Importantly, AIMIX will investigate the socio-ethical principles and requirements that govern inclusive AI, and examine how they compare, conflict or complement those of trustworthy AI developed thus far in high-income settings.
How are we planning to achieve these objectives?
By combining big data from existing European repositories with small-size imaging studies from several Kenyan hospitals, AIMIX will address one of the main current obstacles, namely the lack of large retrospective datasets in resource-limited settings. The novel ground-breaking approach of AIMIX based on integrative-adaptive learning which combines small African samples with existing large-scale non-African databases, in such a way that the neural network is adjusted for optimal performance in African settings.

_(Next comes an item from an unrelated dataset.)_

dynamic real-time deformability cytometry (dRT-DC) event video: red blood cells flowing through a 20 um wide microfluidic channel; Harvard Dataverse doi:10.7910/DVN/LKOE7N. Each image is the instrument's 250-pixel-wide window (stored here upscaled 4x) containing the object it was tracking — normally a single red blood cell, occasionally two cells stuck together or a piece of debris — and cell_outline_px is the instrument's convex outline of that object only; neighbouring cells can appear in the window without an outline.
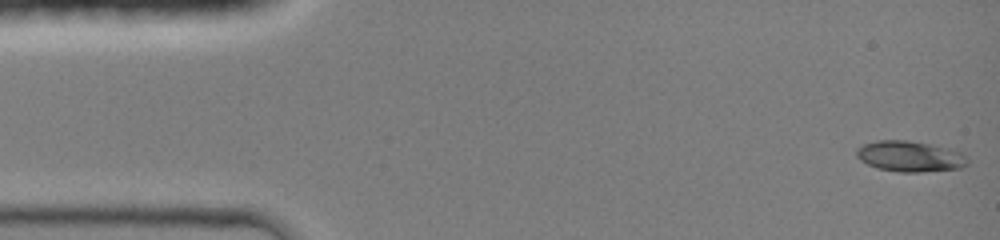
{"species": "common noctule bat (a hibernating species)", "species_latin": "Nyctalus noctula", "temperature_condition": "room temperature", "stored_images_in_passage": 44, "camera_frame_rate_fps": 3000, "um_per_image_px": 0.085, "animal": {"sex": "female", "body_mass_g": 19.0, "forearm_length_mm": 51.5}, "frame": {"image": 1, "passage_image": 1, "time_ms": 0.0, "image_size_px": [1000, 240], "cell_outline_px": [[968, 164], [960, 168], [920, 172], [900, 172], [876, 168], [860, 160], [856, 156], [856, 148], [864, 144], [876, 140], [908, 140], [948, 148], [964, 152], [968, 160]], "centroid_in_image_um": [77.34, 13.29], "position_along_channel_um": 7.7, "area_um2": 20.0}}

In AIMIX, we will develop an inclusive AI framework that will combine existing high-quality ultrasound clinical samples that can be obtained from standard ultrasound machines, with new low-cost ultrasound datasets that can be affordably used in resource-limited healthcare centres. The aim of this approach is to develop inclusive AI methods and diagnostic tools for obstetric ultrasound imaging that can be used by minimally trained clinicians in rural Africa such as midwives, nurses and technicians.
Our collaborating institution, the Centre of Excellence in Women and Child Health at the Aga Khan University (AKU), Nairobi, is a world-renowned research centre in maternal-fetal health that will ensure that the field research work is properly done in the hospitals in Kenya. Furthermore, AIMIX will count with the collaboration of experts from ISGlobal, BCNatal and the University of Copenhagen.